LatentInterpolate

Documentation

• Class name: LatentInterpolate
• Category: latent/advanced
• Output node: False

The LatentInterpolate node is designed to perform interpolation between two sets of latent samples based on a specified ratio, blending the characteristics of both sets to produce a new, intermediate set of latent samples.

Input types

Required

• samples1
  • The first set of latent samples to be interpolated. It serves as the starting point for the interpolation process.
  • Comfy dtype: LATENT
  • Python dtype: Dict[str, torch.Tensor]
• samples2
  • The second set of latent samples to be interpolated. It serves as the endpoint for the interpolation process.
  • Comfy dtype: LATENT
  • Python dtype: Dict[str, torch.Tensor]
• ratio
  • A floating-point value that determines the weight of each set of samples in the interpolated output. A ratio of 0 produces a copy of the first set, while a ratio of 1 produces a copy of the second set.
  • Comfy dtype: FLOAT
  • Python dtype: float

Output types

• latent
  • Comfy dtype: LATENT
  • The output is a new set of latent samples that represent an interpolated state between the two input sets, based on the specified ratio.
  • Python dtype: Tuple[Dict[str, torch.Tensor]]

Usage tips

• Infra type: GPU
• Common nodes:
  • KSampler (Efficient)
  • Latent Noise Injection

Source code

class LatentInterpolate:
    @classmethod
    def INPUT_TYPES(s):
        return {"required": { "samples1": ("LATENT",),
                              "samples2": ("LATENT",),
                              "ratio": ("FLOAT", {"default": 1.0, "min": 0.0, "max": 1.0, "step": 0.01}),
                              }}

    RETURN_TYPES = ("LATENT",)
    FUNCTION = "op"

    CATEGORY = "latent/advanced"

    def op(self, samples1, samples2, ratio):
        samples_out = samples1.copy()

        s1 = samples1["samples"]
        s2 = samples2["samples"]

        s2 = reshape_latent_to(s1.shape, s2)

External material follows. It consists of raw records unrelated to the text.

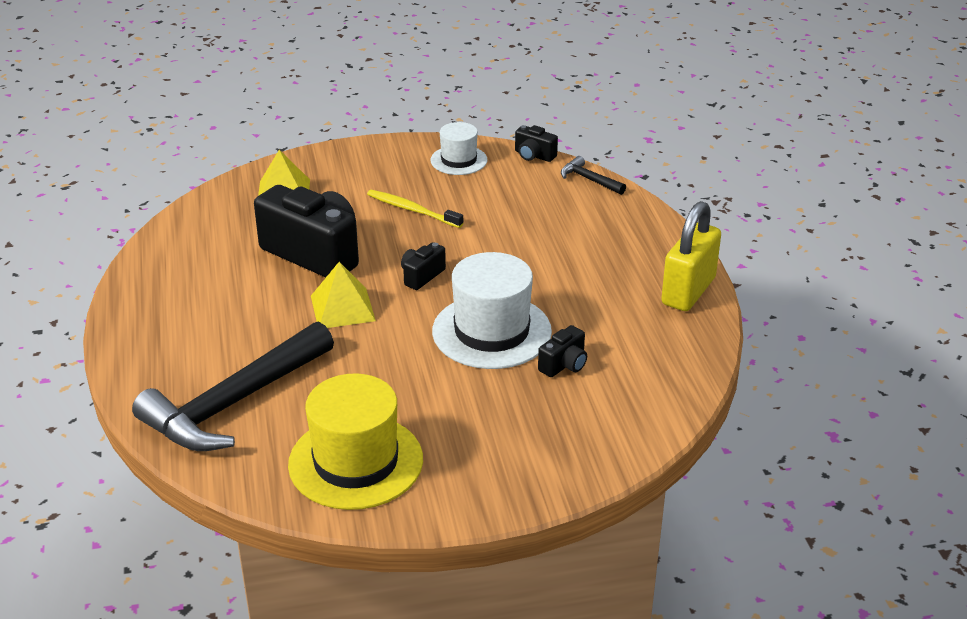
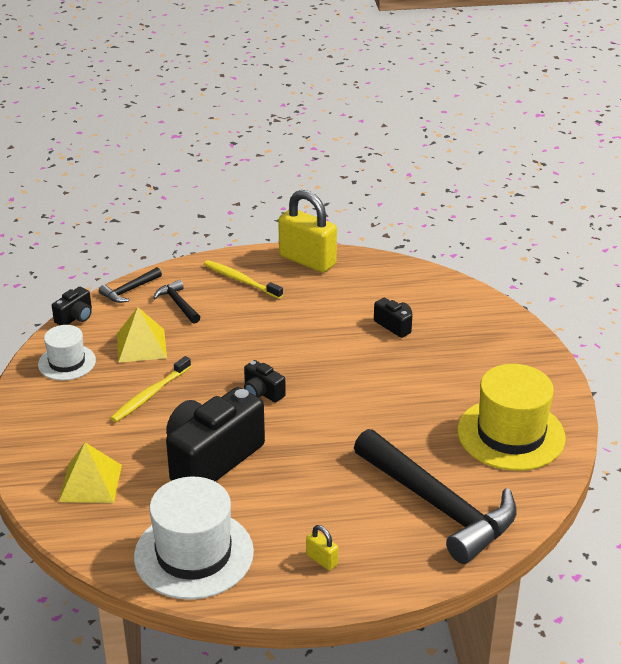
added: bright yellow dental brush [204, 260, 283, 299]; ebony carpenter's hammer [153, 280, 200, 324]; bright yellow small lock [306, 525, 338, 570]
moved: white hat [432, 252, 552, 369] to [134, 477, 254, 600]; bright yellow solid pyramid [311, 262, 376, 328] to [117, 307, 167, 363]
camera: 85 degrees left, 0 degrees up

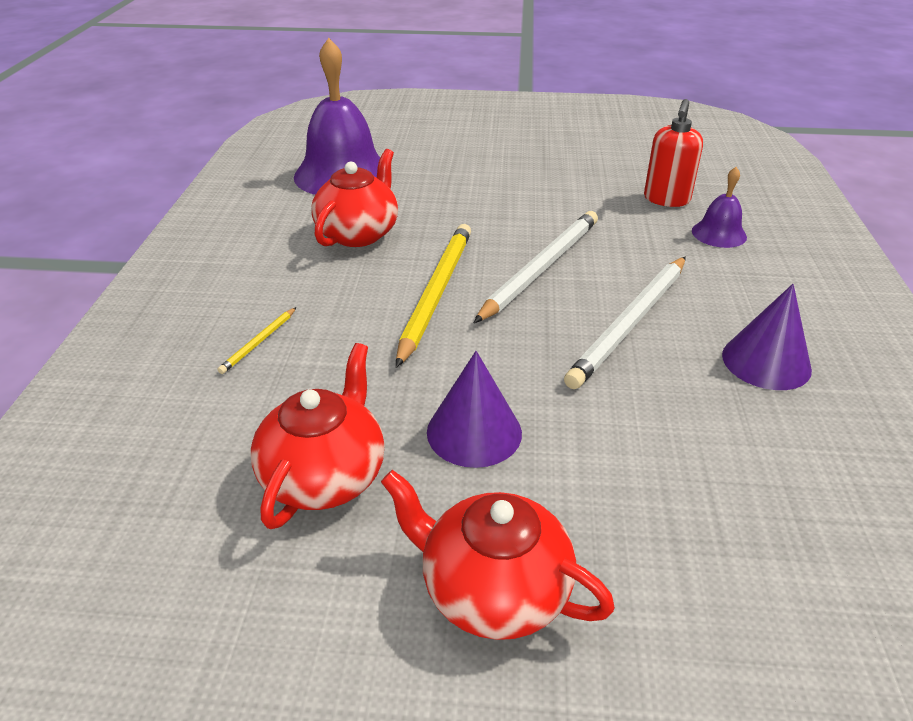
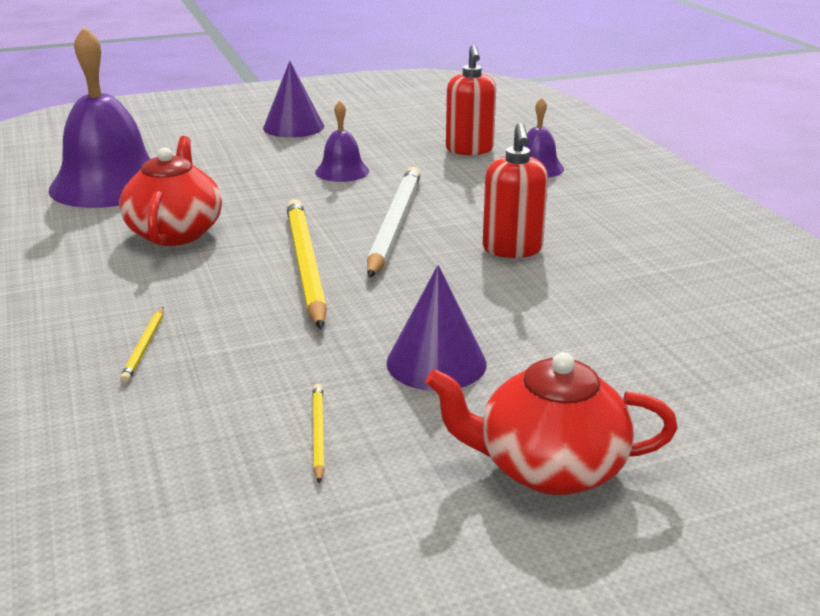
added: royal purple school bell [315, 101, 369, 182]
moved: royal purple cone [722, 284, 812, 390] to [263, 61, 324, 138]
replaced: white pencil [564, 257, 686, 389] to crimson soap pump [483, 123, 548, 258]; crimson china teapot [251, 343, 385, 529] to bright yellow pencil [313, 384, 325, 484]
camera: 25 degrees left, 10 degrees down

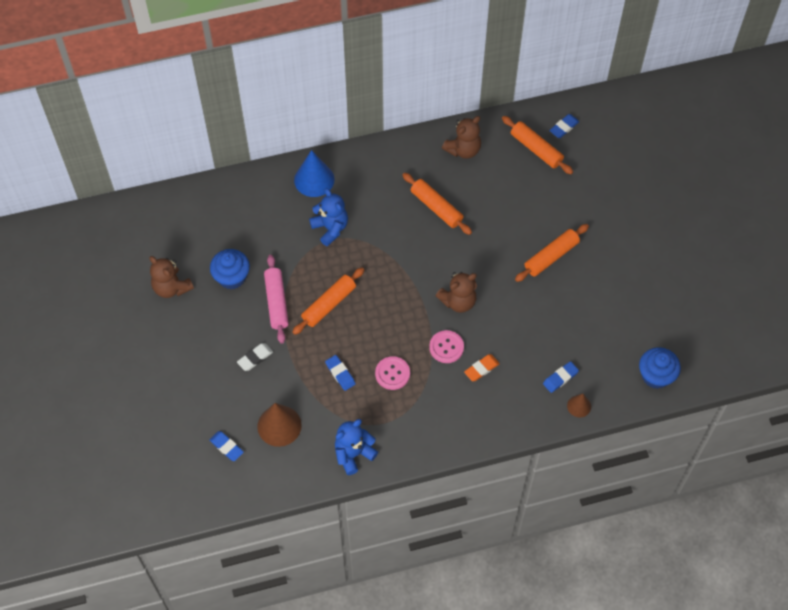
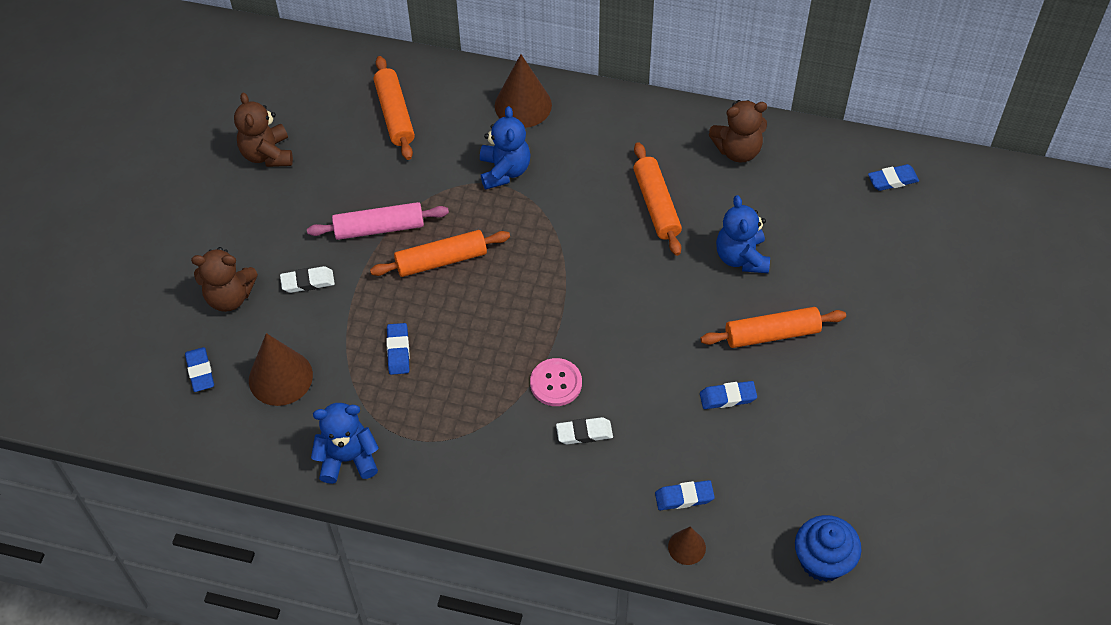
removed: blue fairy cake [210, 249, 250, 289]; pink sewing button [375, 356, 410, 390]
added: blue stuffed bear [716, 195, 770, 273]; blue eraser [700, 381, 757, 409]
moved: orange-coloured dough roller [502, 116, 573, 174] to [373, 56, 415, 160]; dark brown stuffed bear [436, 272, 477, 313] to [191, 247, 258, 312]
recoloured: blue cone [294, 150, 334, 197] to dark brown cone [495, 54, 552, 128]; orange-coloured eraser [464, 354, 500, 381] to white eraser [556, 417, 613, 444]
turned: pink dough roller [264, 255, 289, 344] = [307, 202, 449, 240] 60 degrees clockwise
camera: 30 degrees right, 5 degrees down

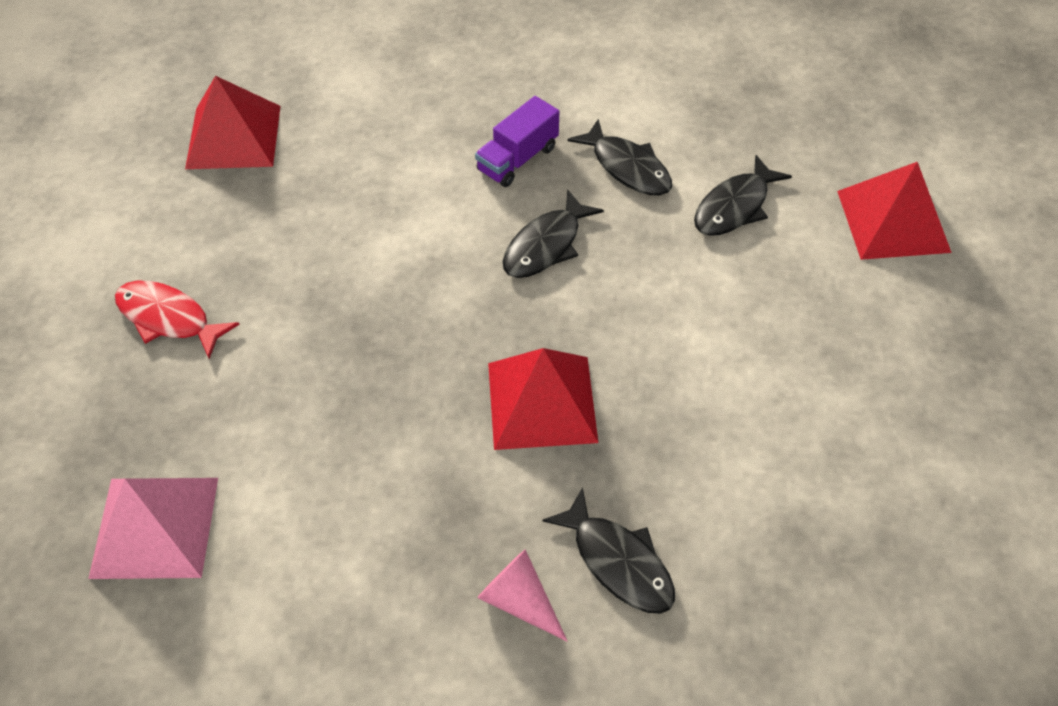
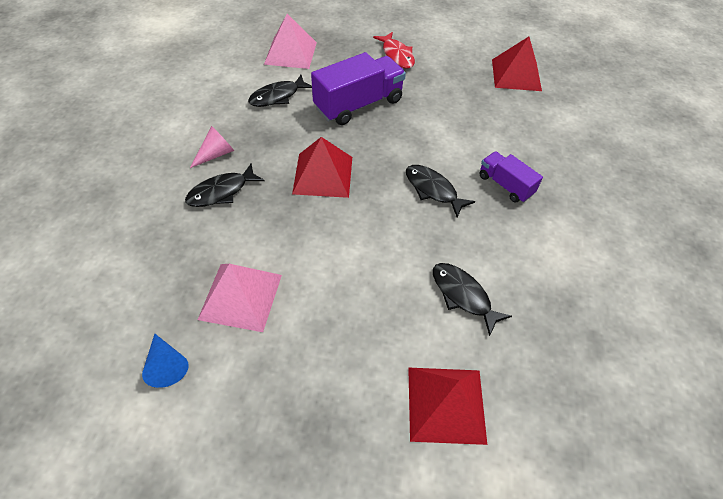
added: royal purple lorry [311, 52, 406, 125]; pink solid pyramid [198, 264, 282, 332]; blue cone [142, 334, 189, 388]
moved: ebony fish [568, 119, 672, 195] to [248, 75, 312, 107]
turned: crimson fish [115, 281, 240, 359] = [373, 32, 415, 69] 120 degrees clockwise
camera: 95 degrees right, 0 degrees up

        m1 = torch.linalg.vector_norm(s1, dim=(1))
        m2 = torch.linalg.vector_norm(s2, dim=(1))

        s1 = torch.nan_to_num(s1 / m1)
        s2 = torch.nan_to_num(s2 / m2)

        t = (s1 * ratio + s2 * (1.0 - ratio))
        mt = torch.linalg.vector_norm(t, dim=(1))
        st = torch.nan_to_num(t / mt)

        samples_out["samples"] = st * (m1 * ratio + m2 * (1.0 - ratio))
        return (samples_out,)